### Activity
Look through the data below and return each line where "wrist" appears.

### Dataset extract
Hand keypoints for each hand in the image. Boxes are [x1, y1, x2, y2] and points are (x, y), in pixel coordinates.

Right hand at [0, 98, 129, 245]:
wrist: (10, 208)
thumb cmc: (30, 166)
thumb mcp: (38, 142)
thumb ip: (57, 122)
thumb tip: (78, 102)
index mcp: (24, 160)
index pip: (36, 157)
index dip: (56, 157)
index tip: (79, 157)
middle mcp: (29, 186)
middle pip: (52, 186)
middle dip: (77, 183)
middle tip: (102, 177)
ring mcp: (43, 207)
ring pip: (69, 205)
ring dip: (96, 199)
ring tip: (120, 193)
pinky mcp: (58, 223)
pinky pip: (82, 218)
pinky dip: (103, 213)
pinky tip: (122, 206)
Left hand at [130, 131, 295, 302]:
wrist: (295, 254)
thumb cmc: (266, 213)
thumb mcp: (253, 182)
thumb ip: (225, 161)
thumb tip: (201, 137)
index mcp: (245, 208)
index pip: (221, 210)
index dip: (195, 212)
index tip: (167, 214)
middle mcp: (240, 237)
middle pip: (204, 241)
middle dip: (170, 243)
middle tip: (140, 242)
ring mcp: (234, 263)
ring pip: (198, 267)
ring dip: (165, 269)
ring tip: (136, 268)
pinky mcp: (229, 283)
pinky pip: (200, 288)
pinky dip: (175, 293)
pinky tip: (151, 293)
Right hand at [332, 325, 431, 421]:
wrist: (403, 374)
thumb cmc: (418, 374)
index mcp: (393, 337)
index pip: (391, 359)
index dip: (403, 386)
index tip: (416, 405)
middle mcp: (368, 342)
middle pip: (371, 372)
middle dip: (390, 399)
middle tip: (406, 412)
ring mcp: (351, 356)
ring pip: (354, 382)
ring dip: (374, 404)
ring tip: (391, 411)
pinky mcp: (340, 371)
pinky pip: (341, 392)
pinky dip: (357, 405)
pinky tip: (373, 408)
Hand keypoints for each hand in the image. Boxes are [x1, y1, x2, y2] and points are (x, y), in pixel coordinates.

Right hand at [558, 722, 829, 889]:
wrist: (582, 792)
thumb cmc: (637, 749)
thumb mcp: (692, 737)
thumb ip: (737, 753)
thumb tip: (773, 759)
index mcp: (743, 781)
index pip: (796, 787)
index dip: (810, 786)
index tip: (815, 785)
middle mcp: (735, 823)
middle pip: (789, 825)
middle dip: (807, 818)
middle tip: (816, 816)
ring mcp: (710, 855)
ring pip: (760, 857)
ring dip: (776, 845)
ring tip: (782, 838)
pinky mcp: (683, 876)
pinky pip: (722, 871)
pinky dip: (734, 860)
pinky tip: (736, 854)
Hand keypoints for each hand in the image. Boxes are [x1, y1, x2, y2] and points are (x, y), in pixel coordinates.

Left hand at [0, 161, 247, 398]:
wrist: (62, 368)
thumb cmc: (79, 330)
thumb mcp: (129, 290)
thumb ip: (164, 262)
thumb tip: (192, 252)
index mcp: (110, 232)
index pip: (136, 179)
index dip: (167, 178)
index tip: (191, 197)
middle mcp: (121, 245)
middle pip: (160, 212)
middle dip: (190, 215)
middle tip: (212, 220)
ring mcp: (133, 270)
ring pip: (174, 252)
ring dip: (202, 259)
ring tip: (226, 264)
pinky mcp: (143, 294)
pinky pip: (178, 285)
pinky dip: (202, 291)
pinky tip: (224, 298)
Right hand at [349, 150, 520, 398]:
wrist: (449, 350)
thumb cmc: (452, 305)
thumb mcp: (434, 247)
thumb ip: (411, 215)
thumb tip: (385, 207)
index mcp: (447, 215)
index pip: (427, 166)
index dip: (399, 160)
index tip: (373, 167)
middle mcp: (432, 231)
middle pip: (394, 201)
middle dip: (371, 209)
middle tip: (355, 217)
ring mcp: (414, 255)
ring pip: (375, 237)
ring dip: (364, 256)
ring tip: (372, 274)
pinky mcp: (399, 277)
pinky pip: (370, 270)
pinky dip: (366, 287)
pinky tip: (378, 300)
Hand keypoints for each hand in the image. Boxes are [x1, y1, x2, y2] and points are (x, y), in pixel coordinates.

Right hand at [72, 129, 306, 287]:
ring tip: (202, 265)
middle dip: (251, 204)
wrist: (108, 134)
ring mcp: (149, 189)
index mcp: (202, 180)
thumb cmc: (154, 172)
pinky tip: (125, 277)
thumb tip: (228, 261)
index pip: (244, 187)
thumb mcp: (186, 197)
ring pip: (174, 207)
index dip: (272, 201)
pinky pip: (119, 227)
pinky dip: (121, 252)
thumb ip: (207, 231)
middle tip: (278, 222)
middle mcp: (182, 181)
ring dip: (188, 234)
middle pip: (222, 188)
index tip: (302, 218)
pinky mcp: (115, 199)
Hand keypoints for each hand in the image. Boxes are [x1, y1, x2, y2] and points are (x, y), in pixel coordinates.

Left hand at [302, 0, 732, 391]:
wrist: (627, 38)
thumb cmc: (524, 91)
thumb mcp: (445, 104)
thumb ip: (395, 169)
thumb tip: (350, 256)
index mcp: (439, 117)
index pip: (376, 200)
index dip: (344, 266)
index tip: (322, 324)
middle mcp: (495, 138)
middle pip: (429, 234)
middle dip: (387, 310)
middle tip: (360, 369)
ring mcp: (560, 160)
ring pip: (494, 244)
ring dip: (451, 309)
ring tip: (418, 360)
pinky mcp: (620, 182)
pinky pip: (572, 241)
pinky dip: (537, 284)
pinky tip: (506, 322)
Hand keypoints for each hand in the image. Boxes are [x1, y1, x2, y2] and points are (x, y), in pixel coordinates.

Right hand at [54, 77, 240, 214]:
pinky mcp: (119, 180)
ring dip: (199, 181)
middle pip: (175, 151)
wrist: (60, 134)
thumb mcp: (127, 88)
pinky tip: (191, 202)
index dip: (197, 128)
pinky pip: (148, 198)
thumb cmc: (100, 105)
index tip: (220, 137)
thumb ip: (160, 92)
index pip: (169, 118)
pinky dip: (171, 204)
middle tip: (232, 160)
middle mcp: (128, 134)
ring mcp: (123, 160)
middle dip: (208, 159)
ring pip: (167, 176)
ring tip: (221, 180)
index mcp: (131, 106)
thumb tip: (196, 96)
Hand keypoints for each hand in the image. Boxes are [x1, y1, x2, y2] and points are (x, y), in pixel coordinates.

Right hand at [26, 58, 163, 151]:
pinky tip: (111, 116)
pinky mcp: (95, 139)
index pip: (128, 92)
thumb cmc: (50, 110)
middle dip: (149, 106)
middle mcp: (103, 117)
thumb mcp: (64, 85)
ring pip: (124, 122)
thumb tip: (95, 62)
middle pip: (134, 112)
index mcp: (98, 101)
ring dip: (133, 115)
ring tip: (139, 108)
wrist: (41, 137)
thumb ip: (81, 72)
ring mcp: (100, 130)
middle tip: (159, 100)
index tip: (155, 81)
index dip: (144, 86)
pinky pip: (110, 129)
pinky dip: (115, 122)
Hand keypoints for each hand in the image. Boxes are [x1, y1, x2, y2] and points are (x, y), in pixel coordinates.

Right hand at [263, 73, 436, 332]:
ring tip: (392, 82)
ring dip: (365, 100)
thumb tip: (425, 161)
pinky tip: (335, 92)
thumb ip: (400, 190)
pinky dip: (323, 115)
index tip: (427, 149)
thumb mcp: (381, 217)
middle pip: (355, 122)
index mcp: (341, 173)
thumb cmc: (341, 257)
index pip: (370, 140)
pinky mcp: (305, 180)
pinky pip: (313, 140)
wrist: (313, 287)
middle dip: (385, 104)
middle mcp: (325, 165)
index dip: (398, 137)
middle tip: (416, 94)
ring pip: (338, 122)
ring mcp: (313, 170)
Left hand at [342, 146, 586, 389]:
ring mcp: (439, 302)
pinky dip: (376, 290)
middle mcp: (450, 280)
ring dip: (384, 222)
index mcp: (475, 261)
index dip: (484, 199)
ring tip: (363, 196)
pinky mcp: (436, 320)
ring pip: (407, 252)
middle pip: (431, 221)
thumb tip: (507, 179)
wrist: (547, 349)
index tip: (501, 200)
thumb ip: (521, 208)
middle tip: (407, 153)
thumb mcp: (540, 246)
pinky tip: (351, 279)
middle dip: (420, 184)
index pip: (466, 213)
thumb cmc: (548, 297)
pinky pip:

### Reply
wrist: (10, 208)
wrist: (295, 254)
wrist: (403, 374)
wrist: (582, 792)
wrist: (62, 368)
wrist: (449, 350)
wrist: (108, 134)
wrist: (627, 38)
wrist: (60, 134)
wrist: (41, 137)
wrist: (313, 287)
wrist: (547, 349)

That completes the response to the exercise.